Question 16: The company wants to analyze the delivery time of the orders on weekdays and weekends. How does the mean delivery time vary during weekdays and weekends? [2 marks]¶

In [ ]:
# Write the code here
data.groupby('day_of_the_week')['delivery_time'].mean().round(2)
Out[ ]:
day_of_the_week
Weekday    28.34
Weekend    22.47
Name: delivery_time, dtype: float64
In [ ]:
plt.figure(figsize=(6,6))
sns.boxplot(data = data, x = 'day_of_the_week', y = 'delivery_time');
plt.xlabel('Day of the week');
plt.ylabel('Delivery time');
plt.title('Delivery time by day of the week');
plt.show()

Observations:¶

  • During weekends the delivery time decreases and shows less max time. This might suggest that on weekends there are more people delivering food to customers making the waiting time shorter
  • On Averange, clients need to wait 6 more minutes to get their orders delivered.

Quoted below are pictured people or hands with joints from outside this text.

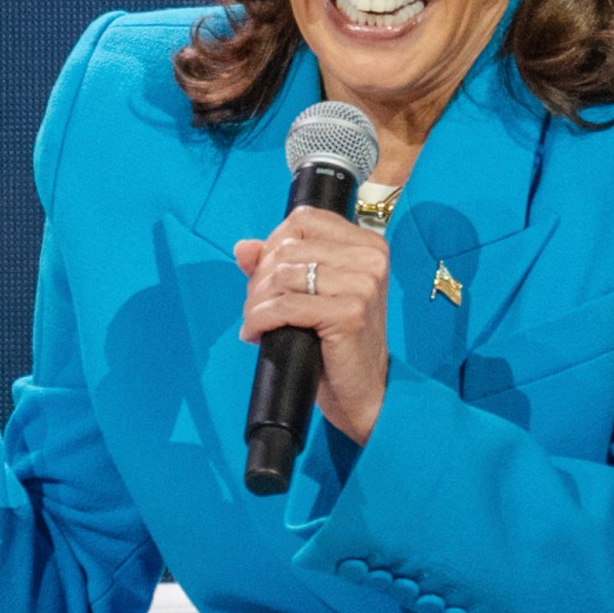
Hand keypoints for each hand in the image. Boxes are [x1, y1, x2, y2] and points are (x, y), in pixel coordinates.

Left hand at [233, 207, 389, 443]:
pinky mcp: (351, 312)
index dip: (272, 243)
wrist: (365, 392)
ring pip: (283, 275)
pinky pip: (286, 305)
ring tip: (254, 322)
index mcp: (368, 245)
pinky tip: (256, 334)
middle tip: (254, 308)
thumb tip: (243, 247)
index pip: (304, 219)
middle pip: (288, 248)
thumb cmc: (338, 344)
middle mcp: (371, 258)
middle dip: (259, 279)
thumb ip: (279, 265)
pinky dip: (261, 319)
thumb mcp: (312, 295)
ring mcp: (364, 284)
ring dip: (256, 302)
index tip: (263, 275)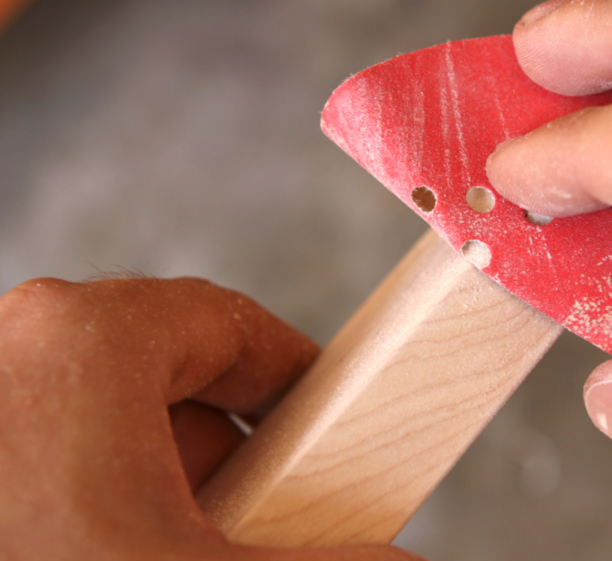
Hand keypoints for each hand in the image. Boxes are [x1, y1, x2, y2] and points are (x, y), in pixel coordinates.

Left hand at [0, 277, 418, 560]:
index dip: (295, 382)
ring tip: (166, 548)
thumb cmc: (41, 559)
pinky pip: (43, 466)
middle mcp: (7, 350)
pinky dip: (89, 516)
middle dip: (224, 469)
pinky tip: (107, 550)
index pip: (229, 325)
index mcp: (79, 338)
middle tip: (249, 535)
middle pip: (167, 388)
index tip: (328, 436)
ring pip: (101, 436)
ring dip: (155, 502)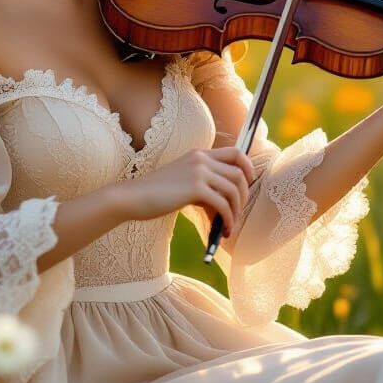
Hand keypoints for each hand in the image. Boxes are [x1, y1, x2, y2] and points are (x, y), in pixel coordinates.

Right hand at [127, 146, 254, 236]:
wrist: (133, 197)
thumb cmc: (156, 194)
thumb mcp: (183, 182)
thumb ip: (204, 186)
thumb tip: (226, 205)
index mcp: (199, 154)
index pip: (236, 152)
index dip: (248, 167)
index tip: (249, 183)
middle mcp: (201, 158)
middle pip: (239, 173)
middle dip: (244, 195)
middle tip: (238, 213)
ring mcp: (199, 172)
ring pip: (234, 189)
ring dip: (236, 211)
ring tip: (229, 226)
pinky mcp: (195, 188)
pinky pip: (223, 204)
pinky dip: (228, 219)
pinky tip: (222, 231)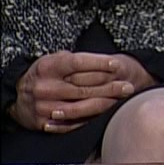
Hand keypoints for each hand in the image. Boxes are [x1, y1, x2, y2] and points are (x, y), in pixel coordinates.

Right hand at [7, 52, 134, 132]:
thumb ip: (76, 60)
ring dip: (105, 102)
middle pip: (83, 87)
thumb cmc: (45, 74)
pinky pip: (71, 121)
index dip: (99, 63)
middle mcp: (44, 86)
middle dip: (110, 86)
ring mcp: (43, 105)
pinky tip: (104, 111)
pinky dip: (90, 116)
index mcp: (48, 67)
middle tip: (128, 86)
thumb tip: (106, 62)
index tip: (117, 64)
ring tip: (121, 97)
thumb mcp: (55, 59)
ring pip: (81, 105)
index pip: (78, 63)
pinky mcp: (43, 121)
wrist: (18, 95)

Conclusion and Recommendations¶

Question 17: What are your conclusions from the analysis? What recommendations would you like to share to help improve the business? (You can use cuisine type and feedback ratings to drive your business recommendations.) [6 marks]¶

Conclusions:¶

  • We can see a tendency for customers to get more American and Japanese and Italian orders.
  • Orders during weekends represent 71% of the total received by restaurants.
  • 10% of all orders are taking longer than expected for users going above 60 minutes of waiting time.
  • There is no clear relationship between price and total orders received by restaurants.
  • 38% of all orders delivered, do not get any feedback.
  • The vast majority of orders (71%) cost below $20 which shows a tendency from the users to find food that is more budget friendly.

Recommendations:¶

  • The company needs to find ways to get more people to provide feedback about the orders by giving away more coupons or free deliveries for those that rate orders. Then more accurate data will be handled to provide to the restaurants.
  • Improving total delivery time during weekdays might come as an opportunity for less popular restaurants to increase sales compared to the dominant preference of American, Japanese and Italian restaurants.
  • Business should put in place promotions and other type of compensation for orders taking more than 1 hour and find the reasons behind such a dramatic time of waiting for consumers.
  • The company should add more measures to the evaluation so correlation could be determined to find what moves the customers to select a particular type of food/restaurant.
  • There's seems to be low fidelity from customers since the top 3 represent a total of 32 orders which opens space for engaging campaigns to keep clients ordering more often.
  • Since 71% of the total orders are less than 20 USD. I would suggest the company to review the revenue scheme to increase earnings. Getting a little bit more thatn $1600 for managing more than 1800 orders dot not seem to be generating enough value.